Socrate, Platon, Aristote, Alexandre le Grand : la transmission orale de maître à élève ?

Le petit graphique qui suit montre l’écart de génération entre ces 4 grandes figures de l’Antiquité grecque que sont Socrate, Platon, Aristote et Alexandre le Grand.

Pourquoi s’intéresser à une telle question ? Parce que dans l’Antiquité et jusqu’à aujourd’hui, la transmission d’un maître à un élève a été quelque chose de fondamental, et pour qu’elle fonctionne, cela a toujours nécessité un écart d’âge qui est parfois d’une génération, parfois d’une simple dizaine d’années.

Aujourd’hui toutefois ce mode de transmission ne semble plus fonctionner que dans le cas de certains types d’apprentissage : celui de la musique avec un professeur particulier (le professeur joue, montre ses « trucs », l’élève joue, essaie de les appliquer et rectifie), celui de l’artisanat (le maître d’apprentissage montre le « truc », explique, fait faire et rectifie).

L’un de mes fils est un excellent soudeur sur aluminium (ce qui est plus technique que la soudure sur acier). Il a eu la chance d’être formé à l’école de soudure d’ALSTOM par un maître d’apprentissage qui avait 25 ans d’expérience dans ce domaine, dans une entreprise qui a la fierté de construire des trains à grande vitesse fiables en aluminium pour lesquels on ne peut pas se permettre d’avoir des soudures bricolées (elles sont scannées pour vérifier leur qualité). On ne peut transmettre ces « trucs » qui permettent d’être rigoureux, d’économiser sa force, d’être rapide que dans ce tête à tête du maitre à l’apprenti.
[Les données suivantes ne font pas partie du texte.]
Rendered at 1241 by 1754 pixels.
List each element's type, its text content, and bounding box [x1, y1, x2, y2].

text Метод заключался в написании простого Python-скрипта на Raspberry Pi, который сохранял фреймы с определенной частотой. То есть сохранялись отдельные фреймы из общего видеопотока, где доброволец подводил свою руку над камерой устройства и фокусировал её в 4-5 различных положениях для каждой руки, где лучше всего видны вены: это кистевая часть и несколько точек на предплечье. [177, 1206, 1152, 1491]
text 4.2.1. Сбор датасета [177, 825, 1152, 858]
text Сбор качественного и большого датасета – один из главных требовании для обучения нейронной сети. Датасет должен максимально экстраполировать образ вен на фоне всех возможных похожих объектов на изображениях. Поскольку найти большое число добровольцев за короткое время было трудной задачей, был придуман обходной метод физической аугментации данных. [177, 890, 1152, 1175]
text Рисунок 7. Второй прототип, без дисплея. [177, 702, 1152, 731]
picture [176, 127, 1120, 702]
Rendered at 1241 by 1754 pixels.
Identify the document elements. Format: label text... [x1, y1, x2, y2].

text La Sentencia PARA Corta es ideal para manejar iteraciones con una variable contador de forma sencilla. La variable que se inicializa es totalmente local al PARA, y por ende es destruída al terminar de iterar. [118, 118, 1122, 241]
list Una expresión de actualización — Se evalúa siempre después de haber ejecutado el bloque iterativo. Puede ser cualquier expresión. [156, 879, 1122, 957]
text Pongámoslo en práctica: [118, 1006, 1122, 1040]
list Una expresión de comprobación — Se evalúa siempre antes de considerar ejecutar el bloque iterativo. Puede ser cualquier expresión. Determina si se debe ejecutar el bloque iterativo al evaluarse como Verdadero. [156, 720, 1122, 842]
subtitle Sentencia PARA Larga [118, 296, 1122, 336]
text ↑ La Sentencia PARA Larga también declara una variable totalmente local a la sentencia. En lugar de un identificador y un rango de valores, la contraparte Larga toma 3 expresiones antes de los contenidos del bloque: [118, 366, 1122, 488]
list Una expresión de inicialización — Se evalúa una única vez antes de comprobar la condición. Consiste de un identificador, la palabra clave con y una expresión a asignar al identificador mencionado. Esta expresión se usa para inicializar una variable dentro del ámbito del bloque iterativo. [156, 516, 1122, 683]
Mais il semblerait que l’idée, en matière intellectuelle, qu’un professeur transmette de cette manière a disparu avec, d’une part, la massification de l’enseignement depuis le XIX e siècle et, d’autre part, la mode pédagogique qui s’est progressivement imposée après 1968 (en tout cas dans notre pays) qu’un jeune construise ses connaissances avec ses pairs et qu’on abandonne un mode de transmission perçu comme autoritaire et coercitif. Nous avions déjà évoqué cette question dans un court article intitulé Maître, professeur ou enseignant

L’Antiquité grecque et ses philosophes vedettes

Socrate, Platon et Aristote sont des adultes. Alexandre n’est qu’un jeune garçon de 13 ans mais dont l’instruction est fondamentale compte tenu de son rang, fils de Philippe de Macédoine qui règne sur cette région du Nord de la Grèce.

Présentons d’abord très brièvement nos 4 figures :

  • Socrate (470-399 av JC) philosophe athénien ; il a été condamné à boire la cigüe ; accusé d’impiété et de corruption de la jeunesse.
  • Platon (427-347/8 av JC) disciple de Socrate ; voyage en Sicile et en Égypte, revient à Athènes et fonde l’Académie. A écrit des dialogues où il met en scène Socrate (dialogues qu’on étudie en cours de philosophie comme le Timée, la République)
  • Aristote (384-322 av JC) disciple de Platon puis précepteur d’Alexandre le Grand. A laissé une œuvre monumentale. Fonde le Lycée à Athènes.
  • Alexandre le Grand (356-322 av JC) monte sur le trône de Macédoine après son père Philippe ; unifie la Grèce puis entreprend des conquêtes qui lui permettent de vaincre l’Empire perse et d’atteindre l’Indus. Fonde de nombreuses villes portant son nom (Alexandrie) et meurt rapidement sans héritier : l’empire est partagé entre ses généraux.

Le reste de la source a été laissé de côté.